### Exercise goal
In the records that follow, show each line where the word "used" is present.

### Records for this exercise
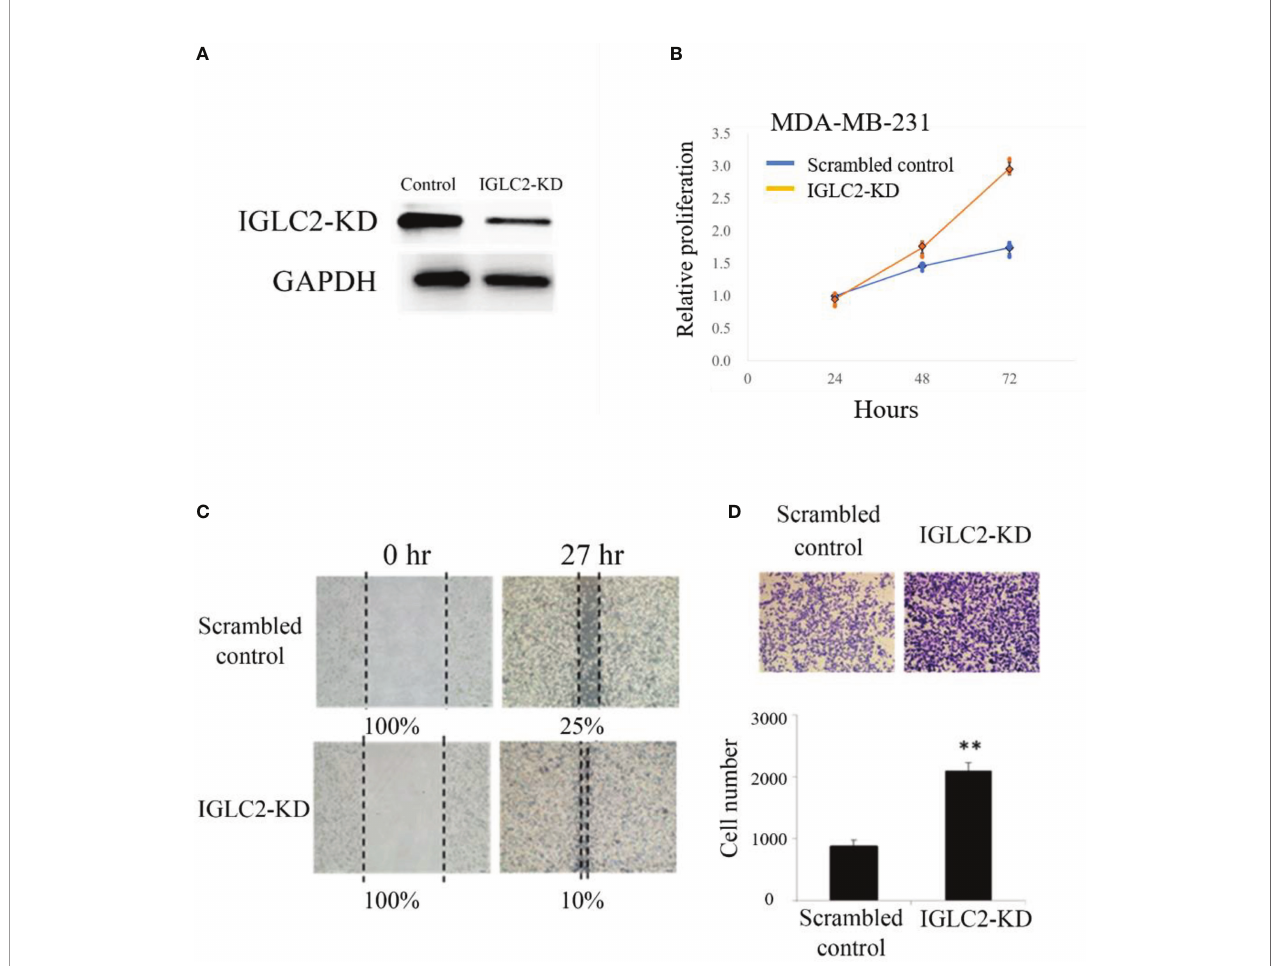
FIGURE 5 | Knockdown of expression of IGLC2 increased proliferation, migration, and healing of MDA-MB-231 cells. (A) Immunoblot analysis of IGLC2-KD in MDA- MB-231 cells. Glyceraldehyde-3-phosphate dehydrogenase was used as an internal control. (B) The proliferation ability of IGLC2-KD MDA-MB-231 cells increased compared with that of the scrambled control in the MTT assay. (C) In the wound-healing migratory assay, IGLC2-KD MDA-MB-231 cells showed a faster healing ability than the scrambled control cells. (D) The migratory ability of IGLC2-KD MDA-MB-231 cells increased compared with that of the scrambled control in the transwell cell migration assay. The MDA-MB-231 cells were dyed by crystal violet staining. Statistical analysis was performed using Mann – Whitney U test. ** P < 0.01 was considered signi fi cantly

--

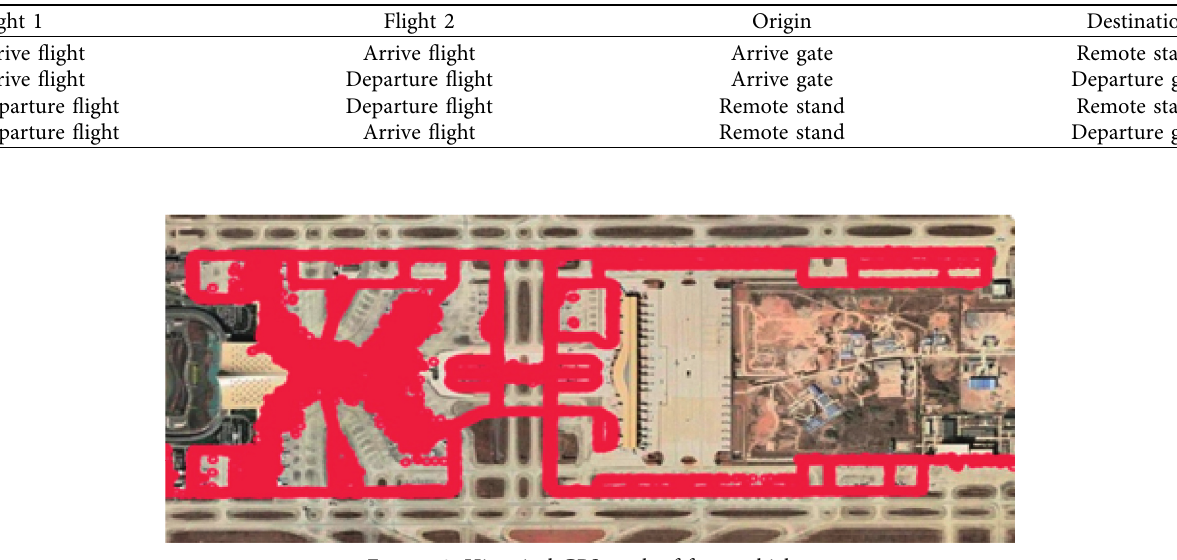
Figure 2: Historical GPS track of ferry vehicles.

---

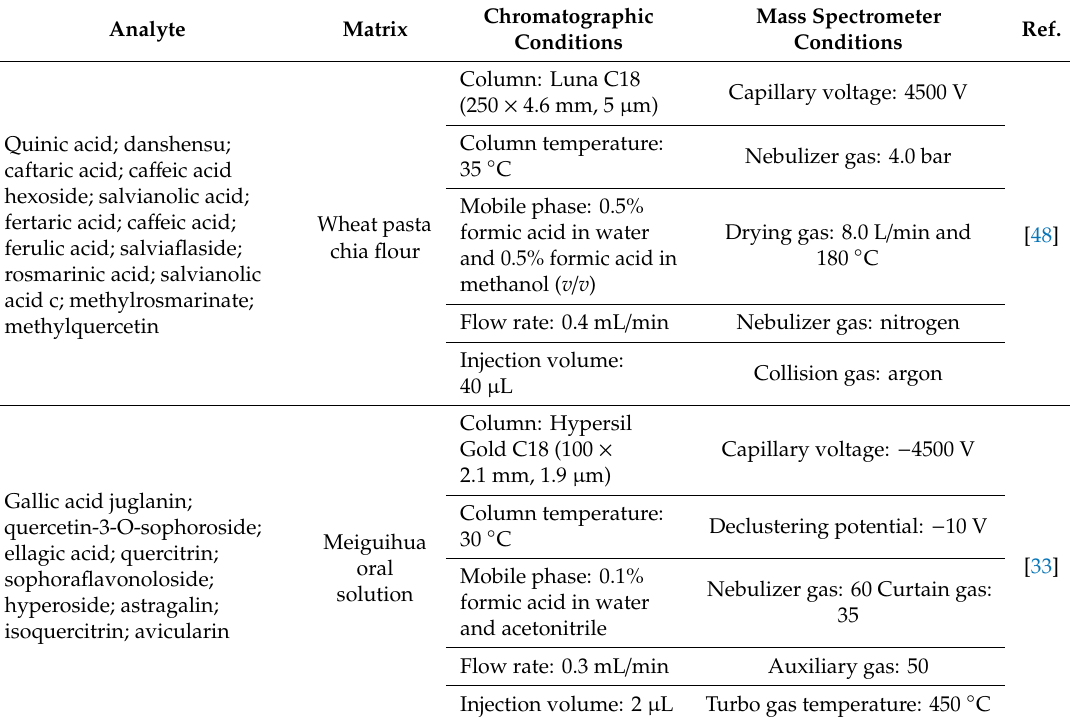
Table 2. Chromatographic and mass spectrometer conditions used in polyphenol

### The completed task
FIGURE 5 | Knockdown of expression of IGLC2 increased proliferation, migration, and healing of MDA-MB-231 cells. (A) Immunoblot analysis of IGLC2-KD in MDA- MB-231 cells. Glyceraldehyde-3-phosphate dehydrogenase was used as an internal control. (B) The proliferation ability of IGLC2-KD MDA-MB-231 cells increased compared with that of the scrambled control in the MTT assay. (C) In the wound-healing migratory assay, IGLC2-KD MDA-MB-231 cells showed a faster healing ability than the scrambled control cells. (D) The migratory ability of IGLC2-KD MDA-MB-231 cells increased compared with that of the scrambled control in the transwell cell migration assay. The MDA-MB-231 cells were dyed by crystal violet staining. Statistical analysis was performed using Mann – Whitney U test. ** P < 0.01 was considered signi fi cantly
Table 2. Chromatographic and mass spectrometer conditions used in polyphenol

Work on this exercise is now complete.